By late November 1781, the Zorg was still miles from Jamaica and dangerously short on water. The crew made the decision to jettison a number of the enslaved Africans, who had already suffered through months of appalling conditions below deck. This unspeakable act was not motivated by preserving life—the Africans had begged to be allowed to live, even without water rations—but by cold economic greed. Maritime insurance policies did not cover deaths from disease, but they did cover cargo jettisoned out of “necessity” for the ship's safety. Over a period of days, the crew murdered “those Africans who would be worth less at auction”—the weak, the sick, along with women and children, even a baby born during the voyage.

The Courtroom Battle

Back in Liverpool, investor William Gregson was unhappy about the financial return on his venture. He filed an insurance claim for £30 per drowned captive—a considerable sum in today's money. The insurers declined to pay.
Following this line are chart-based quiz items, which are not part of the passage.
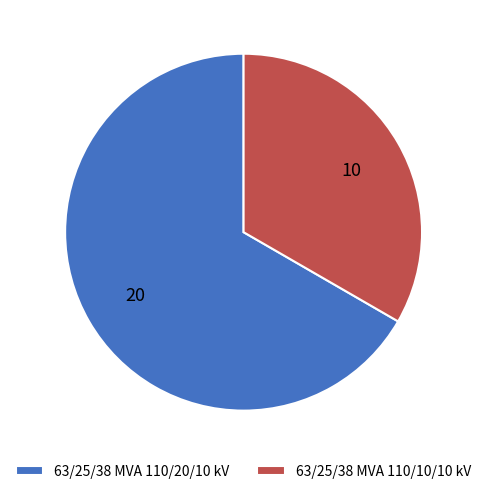

Rank the categories by value from lowest to highest.

63/25/38 MVA 110/10/10 kV, 63/25/38 MVA 110/20/10 kV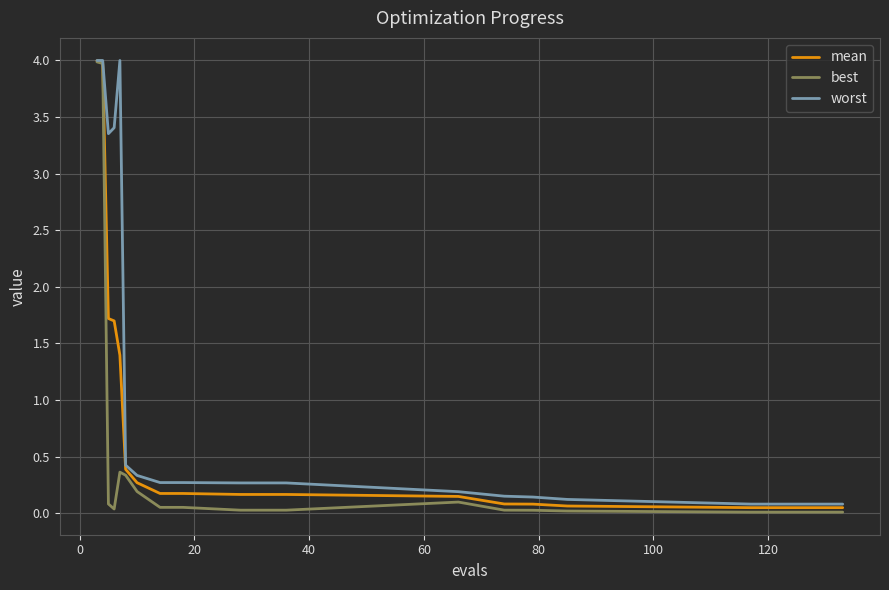

Which series has the largest total across all categories?

worst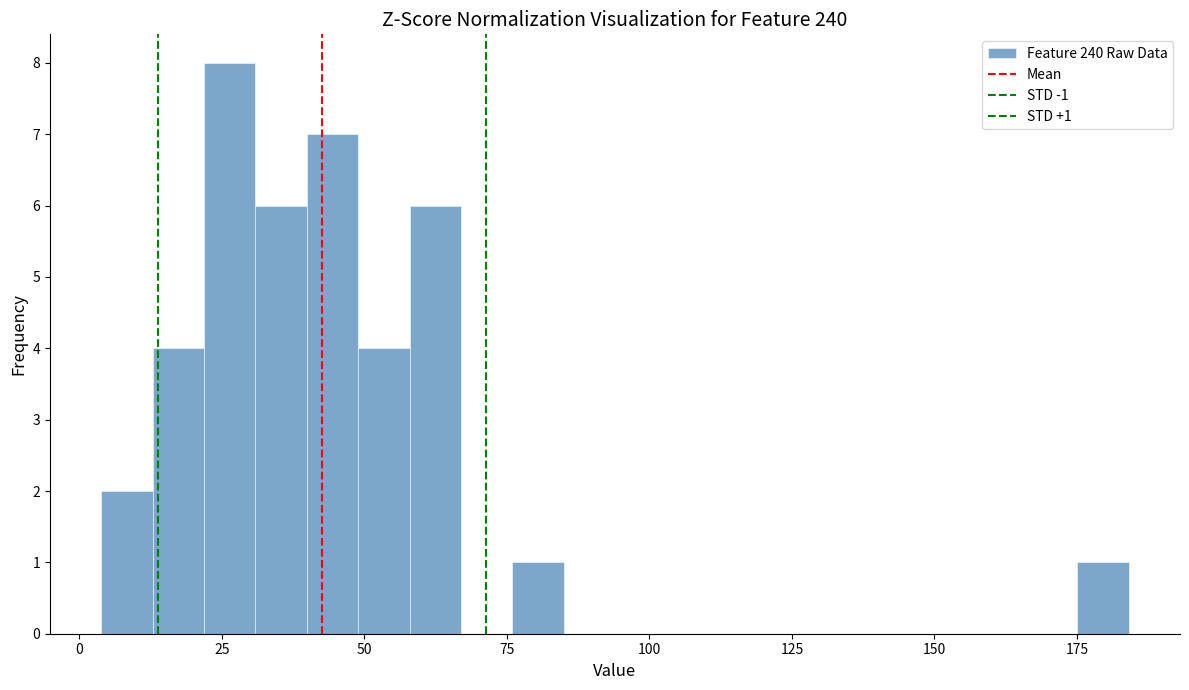

Around what value on the x-axis is the tallest bar? Give the approximate position of its centre, as read against the axis.

25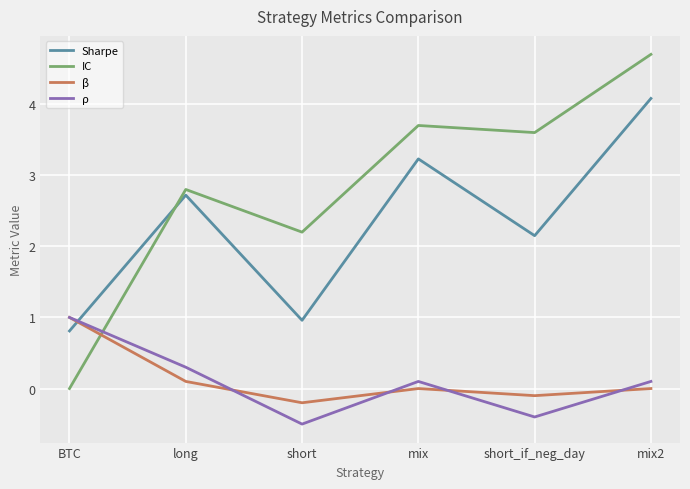

Between which two adjacent categories do β and IC first intersect?

BTC and long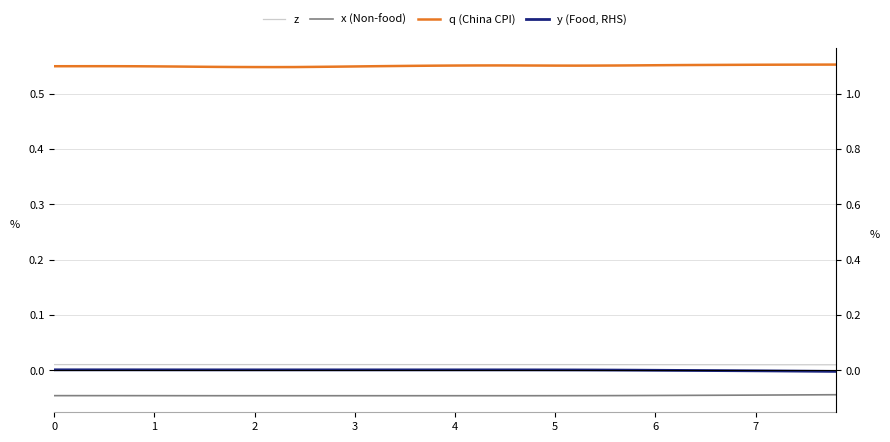

True or false: z and q (China CPI) cross at least once.

False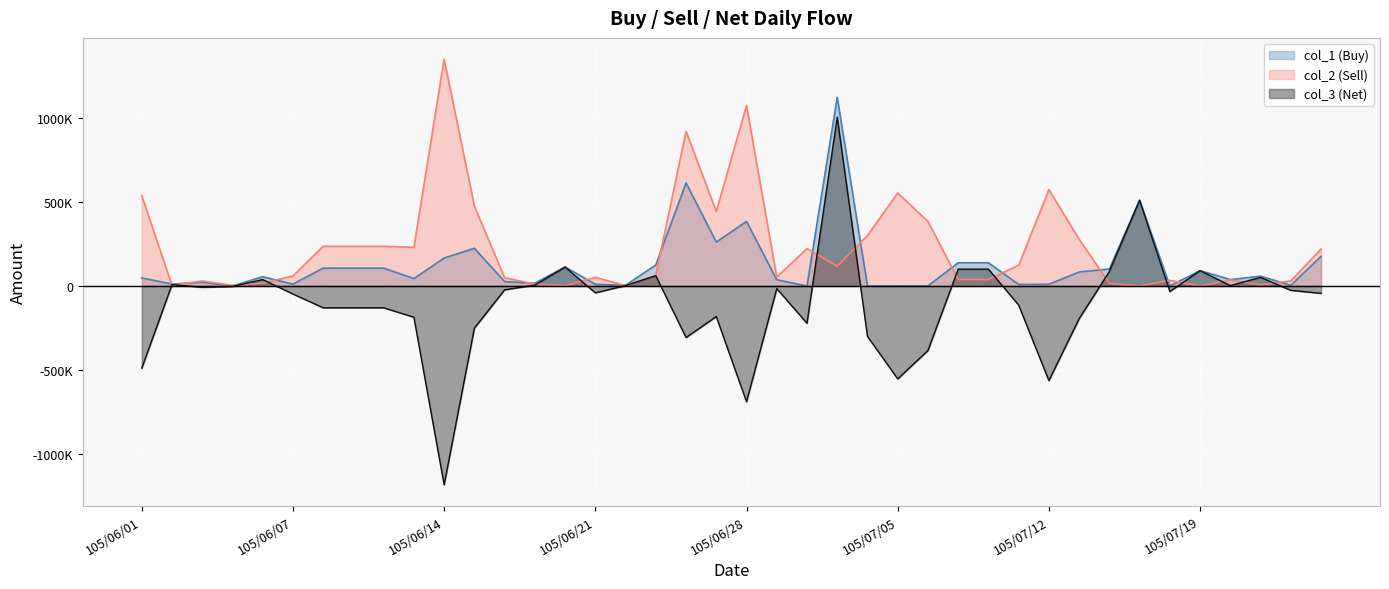

What is the sum of the col_1 (Buy) values at 105/06/16 and 105/07/21?

84000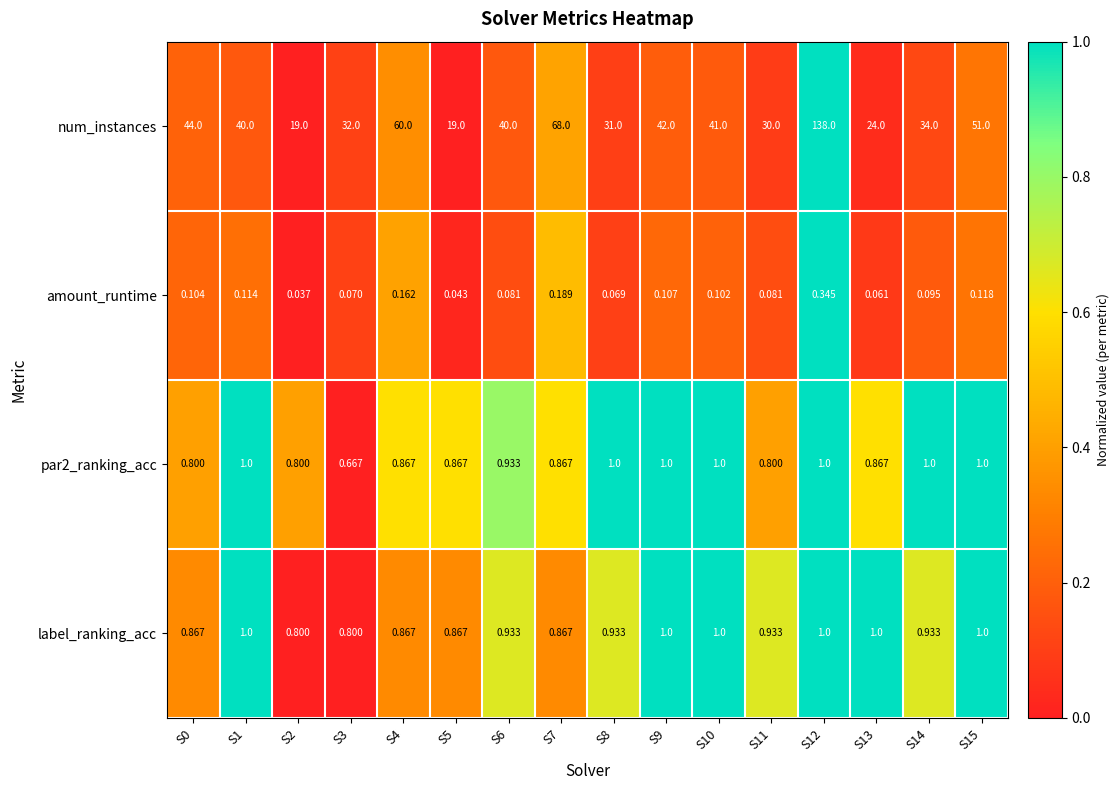

Which series has the widest spread of values?

num_instances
In March 1783, Gregson took them to court and was awarded a trial by jury, with his lawyers arguing that throwing the enslaved people overboard had been “necessary.”

Catalyzing the Movement

According to Kara, “there is a direct line of causality between the public exposure of the Zorg murders and the first movement to abolish slavery in England.” Merely twelve days after the trial, an anonymous letter appeared in a widely read English newspaper. The author, who claimed to have been present the court proceedings, argued compellingly against slavery, using the Zorg case as a key illustration of its inherent evil. Olaudah Equiano read the letter and brought it to the abolitionist Granville Sharp, who filed a motion for a new trial. At the subsequent hearing, the events on the Zorg were examined in forensic detail, exactly what the abolitionists had wanted.

A Sustained Campaign

In the spring of 1787, the initial group of the Society for Effecting the Abolition of the Slave Trade first met. Over the subsequent years, they wrote letters, orated, organized campaigns, and gathered evidence on the particulars of the slave trade. “Their efforts,” Kara writes, “would lay a blueprint for the pursuit of social justice.” After years of struggles, the Act for the Abolition of the Slave Trade was enacted in 1807.

A Lasting Legacy

The debate over who or what deserves credit for abolition is contentious. The Zorg's influence, however, is powerfully captured by J.M.W. Turner's famous painting, The Slave Ship, which was inspired by the events of 1781. While slavery has been widespread in human history, its abolition following a sustained mass campaign was historic, serving as an testament to the power of persistent activism, the pen, and relentless persistence.

The Author's Approach

Unlike his other work—such as the acclaimed Cobalt Red—Kara has had to address certain gaps in the available documentation. At times, imaginative flourishes sit awkwardly next to scrupulously factual accounts, giving the book a slightly chimeric feel. Part thriller and part historical analysis, The Zorg nevertheless succeeds in shedding light on one of history's darkest chapters, using powerful storytelling and meticulous research to create a portrait that haunts the reader well after the final page.